Autumn Statement: Govt clampdown could provide EIS/VCT boost

Government plans to clamp down on tax avoidance by individuals with more than £1 million in assets have been deemed a boon to enterprise investment schemes (EIS) and venture capital trusts (VCTs).

In the annual Autumn Statement address, Chancellor George Osborne said some of the extra £77 million committed to HMRC would go towards expanding its Affluent Unit to ‘deal more effectively’ with people of a £1 million net worth.

The government said it would seek to close ‘aggressive’ tax avoidance schemes – a move likely to appease the public given the recent high profile exposes of stars from TV and film caught using tax maximisation schemes to pay as little as 1.25% tax on their earnings.

Steve Petrie, director of private clients at Towergate Financial said clients should continue to make use of statutory tax reliefs, particularly those where the government has been encouraging investment in vehicles such as EISs and VCTs.

‘I think that they should be looking at all of the statutory reliefs, so the main ones will be VCTs, EIS and Business Premises Renovation Allowances… EIS are going to be big.’

EIS will be especially useful, since this year, clients will be able to carry over 30% tax relief for the first time this year - in comparison to the previous rate of 20%.

Sophie Dworetzsky, partner in international law firm Withers, said the government’s move was a significant widening of the net, and people would have to be ‘very, very careful with their tax obligations’.

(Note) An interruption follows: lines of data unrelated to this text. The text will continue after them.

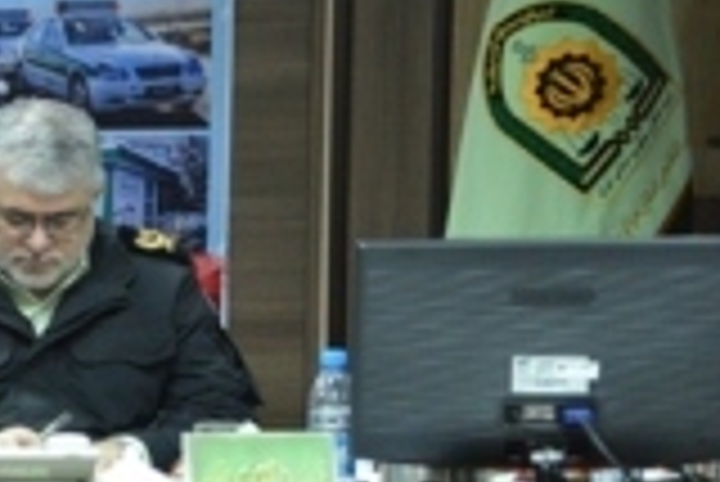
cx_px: -284
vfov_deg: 8.7
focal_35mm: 157
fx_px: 3143
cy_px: 381
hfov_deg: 12.6
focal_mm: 56
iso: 5000
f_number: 4.5
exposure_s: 1/80
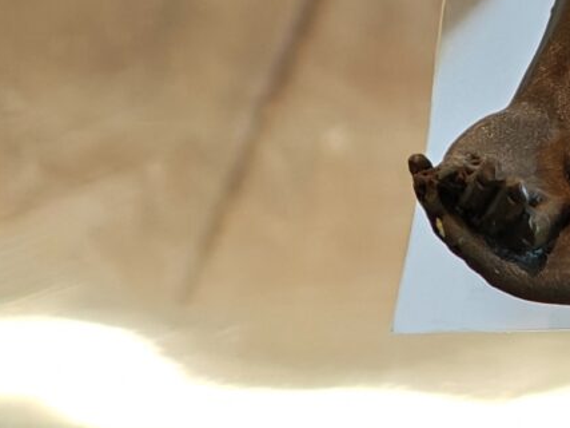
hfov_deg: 4.6
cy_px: -364
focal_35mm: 420
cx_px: 1382
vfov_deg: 3.5
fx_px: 6914
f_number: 1.8
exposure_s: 1/50
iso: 160
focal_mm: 11.5
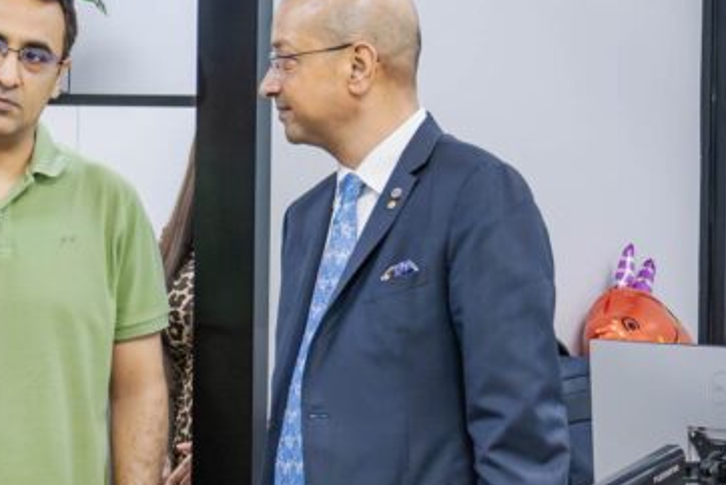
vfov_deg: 6.5
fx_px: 4279
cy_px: 153
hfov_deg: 9.6
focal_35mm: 212
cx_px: 8
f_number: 3.8
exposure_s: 1/200
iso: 2500
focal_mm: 50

‘People need to be aware the Revenue will be taking an increased interest in the affairs of more people than they have previously,’ she said, cautioning that anyone looking for a ‘magic bullet’ would end up in trouble.

‘There are all sorts of streamlining measures and I don’t think there is a magic bullet. Going around looking for a thing that will get you less [tax] will get you investigated.’

She said she expected increased interest in VCTs and EIS, especially the more ‘impressive’ and well established schemes.

Turning to the kind of evasion the government is likely to be focusing on, Neal Todd, corporate tax partner at Berwin Leighton Paisner said he expected any schemes where money is hidden to come under fire.

‘I suspect a great deal of [tax] planning will and should go on… people wake up and think “I want to buy a property or a company and how can I do that in a way that is tax efficient”, which is perfectly acceptable.’

‘The people who put the General Anti-Abuse rules (Gaar) together went specifically at what they called the most egregious or extreme tax planning.’